First session today was some folks from Allstate Financial talking about the Impact of Service Oriented Architecture on Data Modeling: A Case Study. AllState Financial has the large number of data sources typical of a large corporation. Each line of business has its own administrative systems and mergers and acquisitions also create new data sources. Data could be common across these systems and each could use a different kind of database storage or MS Office files. Defining the systems of record is challenging and data coordination is very difficult. The data is also very long living – life policies and annuities, for instance, must be kept for a long time. Yet it is not stable as the product mix, and the data requirements for those products, changes constantly. Finally they must support XBRL and ACORD in a service-oriented architecture. An integration hub is used to bring multiple producers and consumers together to support the various systems.
Complexity tends to increase over time, resulting in more logical and physical data models and more database implementations. When supporting SOA they rationalized the logical models into a single logical model. A physical model was created to create a common name space but not implemented as an actual database. This physical model is used by the ETL processes and implements the industry standards like ACORD. Individual physical models for specific databases are created from this model and specific implementations created on various DBMS.
Building a standard model involved agreeing on the meaning and usage of the data elements in the model. The model is not static – it evolves – but is agreed across different lines of business and subject areas. SOA makes it more necessary than ever to have agreed definitions. They used ACORD as a starting point but just “dated” the standard rather than being “married to it”.
Developing a common name space was critical to bring common meaning to data and to driving a rules-based approach to naming attributes. The name space is also referred to as “tags” that are used in XML for ETL, for instance. 21.5% of their data is codified (ACORD has 25%) so it can be managed and shared. One of the challenges is that enumerations can be very different across systems with both different labels for values and different numbers of values. To resolve this they have a repository of enumerated values that are exposed by the various systems. Each system registers its enumerated values in the repository and tries to map to a domain – partly automated, partly manual using a group of data governance folks. Once this is all done the resulting information is pushed out to an operational database for query support so that queries pick up common code definitions allowing them, for instance, to join across systems.

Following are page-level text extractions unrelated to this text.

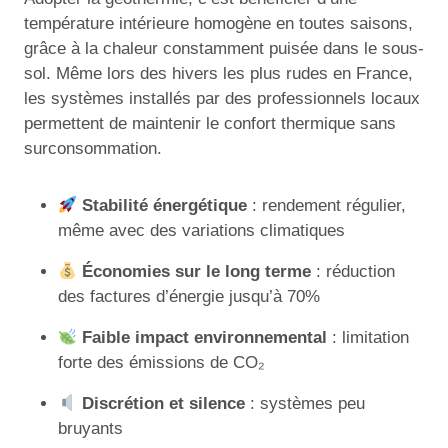
température intérieure homogène en toutes saisons,
grâce à la chaleur constamment puisée dans le sous-
sol. Même lors des hivers les plus rudes en France,
les systèmes installés par des professionnels locaux
permettent de maintenir le confort thermique sans
surconsommation.
Stabilité énergétique
: rendement régulier,
même avec des variations climatiques
Économies sur le long terme
: réduction
des factures d’énergie jusqu’à 70%
Faible impact environnemental
: limitation
forte des émissions de CO₂
Discrétion et silence
: systèmes peu
bruyants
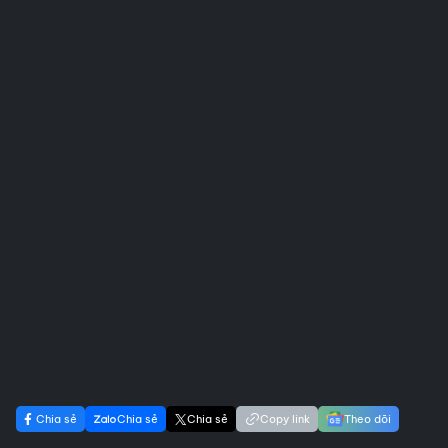
Chia sẻ
Chia sẻ
Chia sẻ
Copy link
Theo dõi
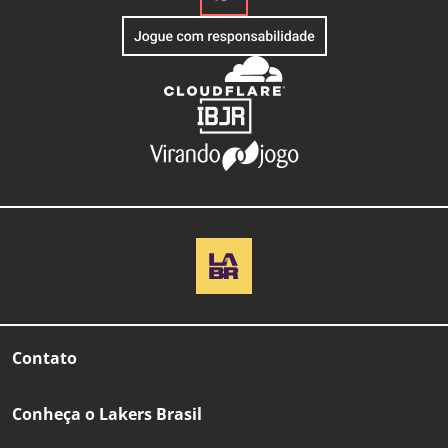
Contato
Conheça o Lakers Brasil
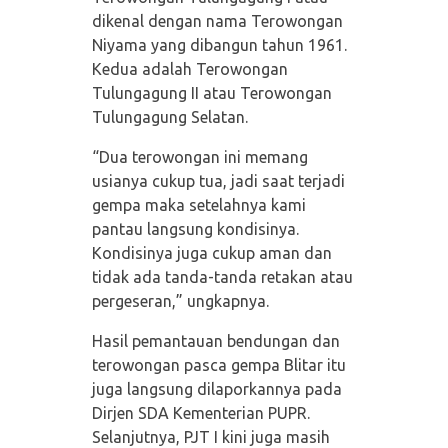
dikenal dengan nama Terowongan
Niyama yang dibangun tahun 1961.
Kedua adalah Terowongan
Tulungagung II atau Terowongan
Tulungagung Selatan.
“Dua terowongan ini memang
usianya cukup tua, jadi saat terjadi
gempa maka setelahnya kami
pantau langsung kondisinya.
Kondisinya juga cukup aman dan
tidak ada tanda-tanda retakan atau
pergeseran,” ungkapnya.
Hasil pemantauan bendungan dan
terowongan pasca gempa Blitar itu
juga langsung dilaporkannya pada
Dirjen SDA Kementerian PUPR.
Selanjutnya, PJT I kini juga masih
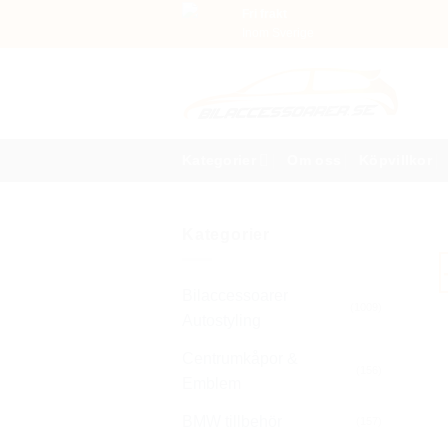
Skip
Fri frakt
Inom Sverige
to
content
Kategorier
Om oss
Köpvillkor
Kategorier
Bilaccessoarer
(1009)
Autostyling
Centrumkåpor &
(156)
Emblem
BMW tillbehör
(157)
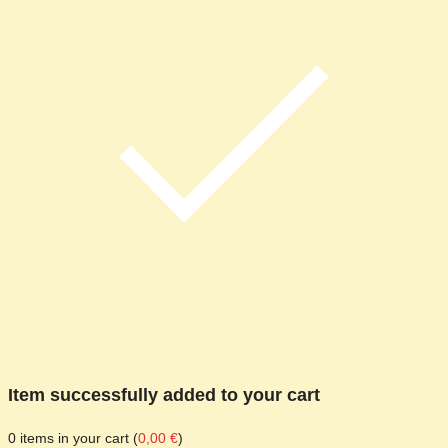
Item successfully added to your cart
0
items in your cart (
0,00
€
)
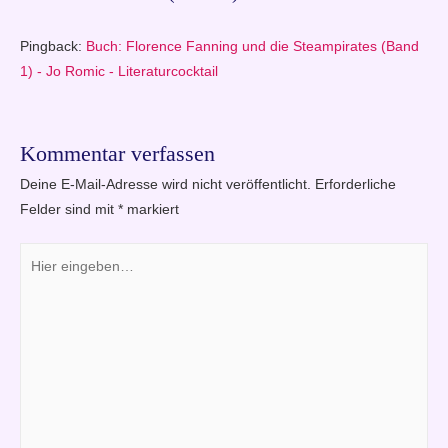
Pingback:
Buch: Florence Fanning und die Steampirates (Band
1) - Jo Romic - Literaturcocktail
Kommentar verfassen
Deine E-Mail-Adresse wird nicht veröffentlicht.
Erforderliche
Felder sind mit
*
markiert
Hier
eingeben…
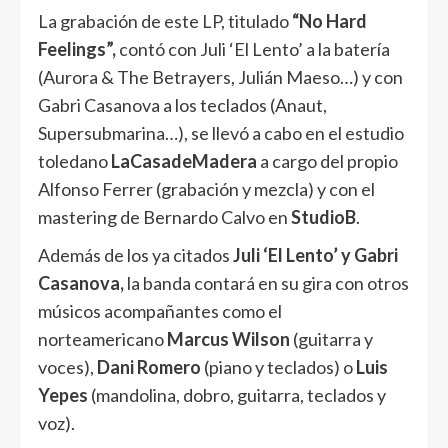
La grabación de este LP, titulado
“No Hard
Feelings”,
contó con Juli ‘El Lento’ a la batería
(Aurora & The Betrayers, Julián Maeso…) y con
Gabri Casanova a los teclados (Anaut,
Supersubmarina…), se llevó a cabo en el estudio
toledano
LaCasadeMadera
a cargo del propio
Alfonso Ferrer (grabación y mezcla) y con el
mastering de Bernardo Calvo en
StudioB
.
Además de los ya citados
Juli ‘El Lento’ y Gabri
Casanova,
la banda contará en su gira con otros
músicos acompañantes como el
norteamericano
Marcus Wilson
(guitarra y
voces),
Dani Romero
(piano y teclados) o
Luis
Yepes
(mandolina, dobro, guitarra, teclados y
voz).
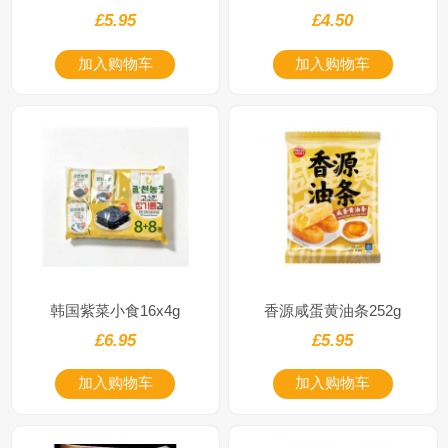
£5.95
£4.50
加入购物车
加入购物车
韩国紫菜小食16x4g
香源咸蛋黄油条252g
£6.95
£5.95
加入购物车
加入购物车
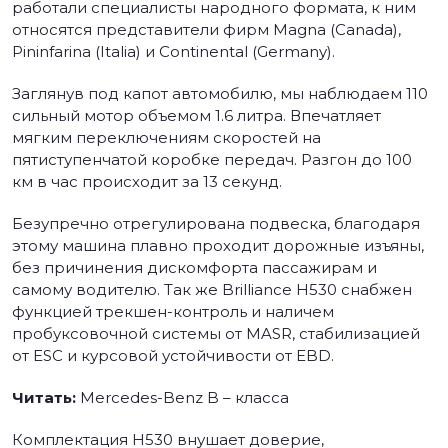
работали специалисты народного формата, к ним
относятся представители фирм Magna (Canada),
Pininfarina (Italia) и Continental (Germany).
Заглянув под капот автомобилю, мы наблюдаем 110
сильный мотор объемом 1.6 литра. Впечатляет
мягким переключениям скоростей на
пятиступенчатой коробке передач. Разгон до 100
км в час происходит за 13 секунд.
Безупречно отрегулирована подвеска, благодаря
этому машина плавно проходит дорожные изъяны,
без причинения дискомфорта пассажирам и
самому водителю. Так же Brilliance Н530 снабжен
функцией трекшен-контроль и наличем
пробуксовочной системы от MASR, стабилизацией
от ESC и курсовой устойчивости от EBD.
Читать:
Mercedes-Benz B – класса
Комплектация Н530 внушает доверие,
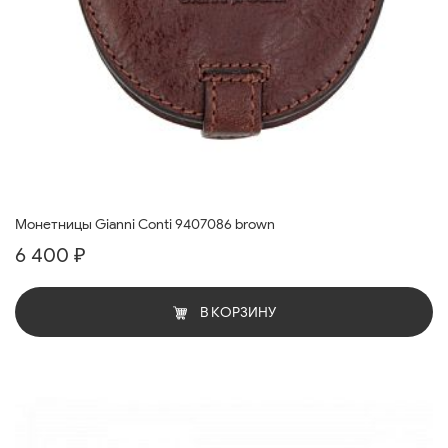
Монетницы Gianni Conti 9407086 brown
6 400 ₽
В КОРЗИНУ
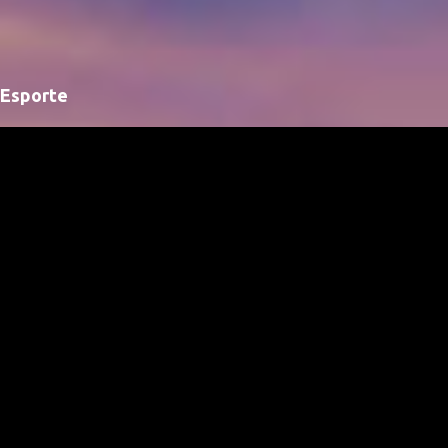
Esporte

Derivations, to create new data using transformation logic, are increasingly common for analytics, dashboards and so on. It is critical to ensure that these derivations are common. For instance a group might use an identifier that is not atomic but built from various elements while another group might use the same identifier but different derivation or the same derivation but a different name. A single data mart was built to store pre-calculated business logic to rationalize down the number of places some was derived. ETL processes to populate data marts then call the common services to use this common logic. Users can see their reports using their terminology but common logic is used to handle calculations.
Hierarchies are another element that must be standardized. A hierarchy handles drill-down and aggregation logic to drive trending and forecasting, for instance. As before, hierarchies could be used by multiple groups and maintaining common hierarchies can be tricky given different perspectives. To make this work they took the codes management structure they had developed and created each level in the hierarchy as a code element. This meant that everything was being managed in one location and a common service could be built to use this and deliver the hierarchy.
SOA and common services for hierarchies, codes etc helps ensure that data quality can be improved across all the services.
I wonder, do you really need to take control of the whole data model to do SOA?